What turns be off from looking into it much:

Verbosity. It seems that it can't infer types in as many places as an ML. I prefer rather succinct code. I understand Scala has a powerful type system and it isn't always possible, but... ugh.

OO. Scala seems to want to really embrace Java's OO model fully, and that's a bit ugly. It's probably a good practical decision but feels like a turn off. Again, I haven't used Scala, this is just an impression I have.

2 comments

> Verbosity. It seems that it can't infer types in as many places as an ML. I prefer rather succinct code. I understand Scala has a powerful type system and it isn't always possible, but... ugh.
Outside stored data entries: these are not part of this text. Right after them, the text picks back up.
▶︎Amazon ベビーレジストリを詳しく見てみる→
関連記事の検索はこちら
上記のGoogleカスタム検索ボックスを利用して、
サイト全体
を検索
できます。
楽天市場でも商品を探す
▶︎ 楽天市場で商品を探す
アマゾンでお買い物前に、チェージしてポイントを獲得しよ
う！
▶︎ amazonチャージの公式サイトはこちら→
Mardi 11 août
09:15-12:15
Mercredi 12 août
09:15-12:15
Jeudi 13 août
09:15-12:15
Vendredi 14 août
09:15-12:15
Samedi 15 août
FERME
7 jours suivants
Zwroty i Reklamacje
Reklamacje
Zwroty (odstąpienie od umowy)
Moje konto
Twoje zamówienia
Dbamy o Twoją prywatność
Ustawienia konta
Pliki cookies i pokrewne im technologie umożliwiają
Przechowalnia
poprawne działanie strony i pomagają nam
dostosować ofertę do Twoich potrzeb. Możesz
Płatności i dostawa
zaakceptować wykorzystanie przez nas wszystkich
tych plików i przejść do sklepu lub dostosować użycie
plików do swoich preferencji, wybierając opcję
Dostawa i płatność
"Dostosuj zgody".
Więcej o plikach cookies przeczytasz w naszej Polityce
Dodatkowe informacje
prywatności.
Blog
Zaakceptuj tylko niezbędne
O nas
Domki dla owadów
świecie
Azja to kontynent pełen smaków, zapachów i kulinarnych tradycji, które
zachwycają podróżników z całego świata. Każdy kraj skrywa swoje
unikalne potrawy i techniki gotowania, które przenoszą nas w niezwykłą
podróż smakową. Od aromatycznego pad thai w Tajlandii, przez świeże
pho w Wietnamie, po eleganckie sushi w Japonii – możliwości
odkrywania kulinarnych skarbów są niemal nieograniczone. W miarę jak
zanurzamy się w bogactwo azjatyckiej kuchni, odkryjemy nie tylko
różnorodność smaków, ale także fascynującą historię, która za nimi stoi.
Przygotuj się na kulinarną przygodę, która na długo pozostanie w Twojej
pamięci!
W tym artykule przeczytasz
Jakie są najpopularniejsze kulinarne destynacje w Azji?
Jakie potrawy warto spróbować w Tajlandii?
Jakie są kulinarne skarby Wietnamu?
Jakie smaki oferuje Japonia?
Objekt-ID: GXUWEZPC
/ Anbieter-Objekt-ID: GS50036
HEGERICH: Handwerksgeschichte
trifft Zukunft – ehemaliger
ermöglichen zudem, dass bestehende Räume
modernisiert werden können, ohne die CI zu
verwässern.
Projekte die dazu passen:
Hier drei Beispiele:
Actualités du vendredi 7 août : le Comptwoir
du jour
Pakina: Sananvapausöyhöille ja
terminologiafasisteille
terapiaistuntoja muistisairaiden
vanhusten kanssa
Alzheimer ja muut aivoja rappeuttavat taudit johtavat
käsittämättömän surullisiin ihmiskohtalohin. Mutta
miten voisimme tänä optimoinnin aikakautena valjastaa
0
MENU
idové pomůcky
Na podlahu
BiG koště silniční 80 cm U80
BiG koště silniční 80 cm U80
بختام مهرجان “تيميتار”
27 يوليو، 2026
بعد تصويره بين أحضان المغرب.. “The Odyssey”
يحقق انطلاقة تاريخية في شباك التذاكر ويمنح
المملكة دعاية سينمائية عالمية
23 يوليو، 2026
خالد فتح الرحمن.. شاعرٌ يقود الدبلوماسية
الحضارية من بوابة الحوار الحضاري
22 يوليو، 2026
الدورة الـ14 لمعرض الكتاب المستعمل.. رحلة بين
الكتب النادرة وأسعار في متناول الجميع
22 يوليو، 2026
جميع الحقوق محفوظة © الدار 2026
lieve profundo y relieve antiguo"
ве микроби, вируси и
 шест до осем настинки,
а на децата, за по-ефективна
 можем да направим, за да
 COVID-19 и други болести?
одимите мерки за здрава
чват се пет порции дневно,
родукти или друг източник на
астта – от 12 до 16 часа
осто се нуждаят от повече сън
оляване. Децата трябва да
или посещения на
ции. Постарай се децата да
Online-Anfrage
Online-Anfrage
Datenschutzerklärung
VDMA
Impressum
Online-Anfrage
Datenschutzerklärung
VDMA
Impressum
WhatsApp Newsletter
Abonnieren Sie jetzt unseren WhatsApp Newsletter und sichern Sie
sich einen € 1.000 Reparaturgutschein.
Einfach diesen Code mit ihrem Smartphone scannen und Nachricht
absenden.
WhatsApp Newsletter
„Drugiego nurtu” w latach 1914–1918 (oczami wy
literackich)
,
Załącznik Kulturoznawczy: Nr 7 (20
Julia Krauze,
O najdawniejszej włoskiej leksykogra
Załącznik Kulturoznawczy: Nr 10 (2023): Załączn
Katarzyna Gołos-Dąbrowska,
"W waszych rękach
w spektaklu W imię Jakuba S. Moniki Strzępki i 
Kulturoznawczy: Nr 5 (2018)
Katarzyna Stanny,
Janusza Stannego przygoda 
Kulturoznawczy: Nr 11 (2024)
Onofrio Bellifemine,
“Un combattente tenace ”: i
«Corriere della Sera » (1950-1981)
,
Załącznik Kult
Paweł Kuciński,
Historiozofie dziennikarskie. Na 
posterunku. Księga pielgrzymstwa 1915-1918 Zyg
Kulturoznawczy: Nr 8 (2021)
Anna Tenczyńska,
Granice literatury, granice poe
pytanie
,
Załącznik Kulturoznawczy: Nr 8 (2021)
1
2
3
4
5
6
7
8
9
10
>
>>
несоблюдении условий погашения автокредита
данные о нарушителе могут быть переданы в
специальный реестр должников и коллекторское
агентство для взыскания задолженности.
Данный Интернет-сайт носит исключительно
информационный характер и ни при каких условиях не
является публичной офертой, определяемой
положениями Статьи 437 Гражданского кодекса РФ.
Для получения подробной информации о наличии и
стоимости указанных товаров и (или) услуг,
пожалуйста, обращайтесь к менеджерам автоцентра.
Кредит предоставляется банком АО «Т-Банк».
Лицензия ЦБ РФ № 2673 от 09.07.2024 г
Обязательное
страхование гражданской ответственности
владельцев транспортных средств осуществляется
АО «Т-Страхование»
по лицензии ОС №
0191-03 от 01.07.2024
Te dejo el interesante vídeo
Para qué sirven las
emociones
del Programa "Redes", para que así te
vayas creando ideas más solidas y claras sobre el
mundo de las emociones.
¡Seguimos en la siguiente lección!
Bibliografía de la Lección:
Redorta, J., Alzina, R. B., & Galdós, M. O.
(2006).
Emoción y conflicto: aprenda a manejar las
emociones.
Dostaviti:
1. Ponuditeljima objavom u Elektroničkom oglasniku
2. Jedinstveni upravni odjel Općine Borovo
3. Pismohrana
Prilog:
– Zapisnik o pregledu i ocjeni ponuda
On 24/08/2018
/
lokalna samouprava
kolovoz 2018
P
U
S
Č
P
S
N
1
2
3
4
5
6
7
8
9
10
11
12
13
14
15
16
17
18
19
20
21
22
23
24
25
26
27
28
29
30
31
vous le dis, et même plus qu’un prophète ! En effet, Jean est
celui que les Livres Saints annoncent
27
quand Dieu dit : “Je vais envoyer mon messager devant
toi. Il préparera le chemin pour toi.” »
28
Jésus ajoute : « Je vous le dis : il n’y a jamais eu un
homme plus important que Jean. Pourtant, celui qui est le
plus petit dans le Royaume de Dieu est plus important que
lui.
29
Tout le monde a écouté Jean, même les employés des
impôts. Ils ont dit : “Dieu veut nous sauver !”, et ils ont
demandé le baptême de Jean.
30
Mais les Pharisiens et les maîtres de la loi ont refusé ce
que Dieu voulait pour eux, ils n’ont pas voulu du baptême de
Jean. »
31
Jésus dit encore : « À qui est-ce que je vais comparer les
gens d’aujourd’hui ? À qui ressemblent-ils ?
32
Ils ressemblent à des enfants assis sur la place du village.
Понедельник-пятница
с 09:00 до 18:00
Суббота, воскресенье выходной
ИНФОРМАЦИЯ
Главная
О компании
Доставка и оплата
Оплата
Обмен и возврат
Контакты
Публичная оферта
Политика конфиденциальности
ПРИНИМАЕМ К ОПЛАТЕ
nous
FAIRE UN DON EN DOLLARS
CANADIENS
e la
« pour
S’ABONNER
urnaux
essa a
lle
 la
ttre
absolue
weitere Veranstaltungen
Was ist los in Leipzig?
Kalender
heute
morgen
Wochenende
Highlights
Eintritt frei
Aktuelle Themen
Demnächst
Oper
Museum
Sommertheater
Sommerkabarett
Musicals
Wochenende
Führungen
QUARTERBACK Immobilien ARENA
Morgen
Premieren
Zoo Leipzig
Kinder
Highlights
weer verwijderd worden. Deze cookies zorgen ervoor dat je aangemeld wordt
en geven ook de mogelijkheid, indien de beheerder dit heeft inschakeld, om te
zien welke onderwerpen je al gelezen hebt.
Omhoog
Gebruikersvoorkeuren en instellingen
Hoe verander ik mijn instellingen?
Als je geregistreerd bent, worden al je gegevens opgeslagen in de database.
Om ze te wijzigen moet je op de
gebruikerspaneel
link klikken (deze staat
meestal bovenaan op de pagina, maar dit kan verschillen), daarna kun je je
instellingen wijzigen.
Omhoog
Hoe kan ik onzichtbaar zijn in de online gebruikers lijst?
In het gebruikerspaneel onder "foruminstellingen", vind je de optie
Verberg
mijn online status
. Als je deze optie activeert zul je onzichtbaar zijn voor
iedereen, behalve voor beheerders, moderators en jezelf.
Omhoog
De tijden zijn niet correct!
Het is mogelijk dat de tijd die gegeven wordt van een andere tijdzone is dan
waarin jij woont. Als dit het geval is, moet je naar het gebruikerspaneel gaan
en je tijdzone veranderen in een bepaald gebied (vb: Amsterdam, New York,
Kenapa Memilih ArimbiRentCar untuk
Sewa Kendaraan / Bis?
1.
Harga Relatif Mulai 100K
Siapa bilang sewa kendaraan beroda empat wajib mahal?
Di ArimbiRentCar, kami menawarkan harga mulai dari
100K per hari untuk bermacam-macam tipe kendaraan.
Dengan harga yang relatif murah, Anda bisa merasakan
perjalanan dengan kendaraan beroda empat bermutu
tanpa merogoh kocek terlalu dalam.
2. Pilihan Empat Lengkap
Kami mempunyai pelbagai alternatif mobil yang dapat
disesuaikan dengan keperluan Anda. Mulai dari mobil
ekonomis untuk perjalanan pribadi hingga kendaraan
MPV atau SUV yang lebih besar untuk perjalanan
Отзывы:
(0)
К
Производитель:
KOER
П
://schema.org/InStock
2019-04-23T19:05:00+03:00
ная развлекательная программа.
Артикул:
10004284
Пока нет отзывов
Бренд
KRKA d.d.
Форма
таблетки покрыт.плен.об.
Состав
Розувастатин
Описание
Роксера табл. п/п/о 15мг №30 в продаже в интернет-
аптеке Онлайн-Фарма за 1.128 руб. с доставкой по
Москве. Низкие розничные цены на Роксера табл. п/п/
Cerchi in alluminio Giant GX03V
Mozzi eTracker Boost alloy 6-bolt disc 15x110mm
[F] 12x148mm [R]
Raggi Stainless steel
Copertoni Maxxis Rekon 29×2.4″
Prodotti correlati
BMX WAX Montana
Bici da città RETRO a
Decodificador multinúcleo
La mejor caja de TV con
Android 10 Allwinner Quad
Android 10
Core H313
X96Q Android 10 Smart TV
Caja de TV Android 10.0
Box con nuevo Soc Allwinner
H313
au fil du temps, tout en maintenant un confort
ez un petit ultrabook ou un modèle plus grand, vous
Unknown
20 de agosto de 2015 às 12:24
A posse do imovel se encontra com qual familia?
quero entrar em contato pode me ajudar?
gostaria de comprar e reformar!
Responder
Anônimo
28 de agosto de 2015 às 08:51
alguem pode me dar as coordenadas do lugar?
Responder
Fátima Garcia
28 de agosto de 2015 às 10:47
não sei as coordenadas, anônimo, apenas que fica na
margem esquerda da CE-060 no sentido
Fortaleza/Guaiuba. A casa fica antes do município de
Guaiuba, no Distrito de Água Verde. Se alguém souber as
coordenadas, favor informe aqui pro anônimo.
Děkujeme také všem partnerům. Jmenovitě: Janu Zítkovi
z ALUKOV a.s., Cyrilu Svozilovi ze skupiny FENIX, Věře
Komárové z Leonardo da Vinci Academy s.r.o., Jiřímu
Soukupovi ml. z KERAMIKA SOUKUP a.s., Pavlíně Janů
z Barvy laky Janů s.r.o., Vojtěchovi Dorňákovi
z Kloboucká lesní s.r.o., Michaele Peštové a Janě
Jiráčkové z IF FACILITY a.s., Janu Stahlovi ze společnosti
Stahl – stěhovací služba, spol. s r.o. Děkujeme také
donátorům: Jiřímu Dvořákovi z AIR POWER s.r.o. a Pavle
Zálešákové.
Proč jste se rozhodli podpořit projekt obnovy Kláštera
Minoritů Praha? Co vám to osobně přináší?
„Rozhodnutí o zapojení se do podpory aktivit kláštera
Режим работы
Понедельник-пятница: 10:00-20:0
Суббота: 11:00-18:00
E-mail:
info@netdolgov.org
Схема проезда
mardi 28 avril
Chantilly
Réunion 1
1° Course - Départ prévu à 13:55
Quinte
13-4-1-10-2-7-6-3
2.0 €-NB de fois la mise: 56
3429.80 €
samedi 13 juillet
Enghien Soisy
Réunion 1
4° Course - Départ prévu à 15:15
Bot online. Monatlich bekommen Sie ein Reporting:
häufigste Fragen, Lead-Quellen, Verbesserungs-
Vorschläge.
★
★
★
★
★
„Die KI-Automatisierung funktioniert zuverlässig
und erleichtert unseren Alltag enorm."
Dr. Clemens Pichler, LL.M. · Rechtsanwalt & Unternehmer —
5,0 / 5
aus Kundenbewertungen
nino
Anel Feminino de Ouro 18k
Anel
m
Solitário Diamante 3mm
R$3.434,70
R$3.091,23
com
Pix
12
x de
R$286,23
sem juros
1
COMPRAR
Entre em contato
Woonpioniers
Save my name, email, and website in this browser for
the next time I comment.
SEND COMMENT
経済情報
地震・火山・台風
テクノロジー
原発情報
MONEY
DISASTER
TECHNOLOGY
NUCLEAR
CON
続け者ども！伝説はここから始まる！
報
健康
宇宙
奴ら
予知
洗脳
I think the problem is that Hindley-Milner type inference doesn't play with OO type hierarchies, and so Java interop (which is a key motivating purpose of Scala) means worse inference than ML-family langs for Scala. Its not really that its a powerful type system that is the issue (Haskell has a more powerful type system, but better inference.)

> OO. Scala seems to want to really embrace Java's OO model fully, and that's a bit ugly.

I think "embrace" is a bit strong, but it wants to support it fully, because its a key part of the interop story.

You really want a lot of type annotation anyway. They make error messages a lot more informative.

Scala is, by definition, a superset of Java. It's not ideal, but there aren't really any good alternatives.